First, TIFF and load file productions can be good enough for production of e-mail if no one minds paying more than necessary. It generally costs more to extract text and convert messages to images than it does to leave it in a native or near-native form. But that’s only part of the extra expense. TIFF images of messages are MUCH larger files than their native or near native counterparts. With so many service providers charging for ingestion, processing, hosting and storage of ESI on a per-gigabyte basis, those bigger files continue to chew away at both side’s bottom lines, month-after-month.
Second, TIFF and load file productions are good enough for those who only have tools to review TIFF and load file productions. There’s no point in giving light bulbs to those without electricity. On the other hand, just because you don’t pay your light bill, must I sit in the dark?
Third, because e-mails and attachments have the unique ability to be encoded entirely in plain text, a load file can carry the complete contents of a message and its contents as RFC 5322-compliant text accompanied by MAPI metadata fields. It’s one of the few instances where it’s possible to furnish a load file that simply and genuinely compensates for most of the shortcomings of TIFF productions. Yet, it’s not done.
Finally, TIFF and load file productions are good enough for requesting parties who just don’t care. A lot of requesting parties fall into that category, and they’re not looking to change. They just want to get the e-mail, and they don’t give a flip about cost, completeness, utility, metadata, efficiency, authentication or any of the rest. If both sides and the court are content not to care, TIFF and load files really are good enough.
 There’s even an established format for storing multiple RFC 5322 messages in a container format called mbox. The mbox format was described in 2005 in RFC 4155, and though it reflects a simple, reliable way to group e-mails in a sequence for storage, it lacks the innate ability to memorialize mail features we now take for granted, like message foldering. A common workaround is to create a single mbox file named to correspond to each folder whose contents it holds (e.g., Inbox.mbox)

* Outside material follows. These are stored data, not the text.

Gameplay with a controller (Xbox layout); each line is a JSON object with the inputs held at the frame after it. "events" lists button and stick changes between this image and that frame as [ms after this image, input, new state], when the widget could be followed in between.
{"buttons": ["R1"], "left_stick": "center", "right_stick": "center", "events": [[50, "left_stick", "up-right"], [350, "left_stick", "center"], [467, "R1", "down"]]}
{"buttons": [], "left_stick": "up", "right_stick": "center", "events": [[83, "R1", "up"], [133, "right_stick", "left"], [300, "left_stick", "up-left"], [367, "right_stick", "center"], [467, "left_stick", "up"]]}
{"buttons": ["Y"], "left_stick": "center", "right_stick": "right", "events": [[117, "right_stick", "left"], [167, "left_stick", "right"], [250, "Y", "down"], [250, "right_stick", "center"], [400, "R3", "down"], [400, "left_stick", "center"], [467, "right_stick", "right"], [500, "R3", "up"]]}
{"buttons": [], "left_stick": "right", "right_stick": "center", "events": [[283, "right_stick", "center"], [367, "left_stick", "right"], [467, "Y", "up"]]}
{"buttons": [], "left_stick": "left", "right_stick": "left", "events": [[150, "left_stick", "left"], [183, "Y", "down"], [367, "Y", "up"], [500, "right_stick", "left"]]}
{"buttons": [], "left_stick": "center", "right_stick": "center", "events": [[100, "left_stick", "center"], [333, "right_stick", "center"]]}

 With a tip of the hat to Josh Gilliland, the blogger behind Bow Tie Law, who brought the Keaton decision to my attention.
 It was once possible to create complete, offline replications of Gmail using a technology called Gears; however, Google discontinued support of Gears some time ago. Gears’ successor, called “Gmail Offline for Chrome,” limits its offline collection to just a month’s worth of Gmail, making it a complete non-starter for e-discovery. Moreover, neither of these approaches employs true native forms as each was designed to support a different computing environment.
 IMAP (for Internet Message Access Protocol) is another way that e-mail client and server applications can talk to one another. The latest version of IMAP is described in RFC 3501. IMAP is not a form of e-mail storage; it is a means by which the structure (i.e., foldering) of webmail collections can be replicated in local mail client applications like Microsoft Outlook. Another way that mail clients communicate with mail servers is the Post Office Protocol or POP; however, POP is limited in important ways, including in its inability to collect messages stored outside a user’s Inbox. Further, POP does not replicate foldering. Outlook “talks” to Exchange servers using MAPI and to other servers and webmail services using MAPI (or via POP, if MAPI is not supported).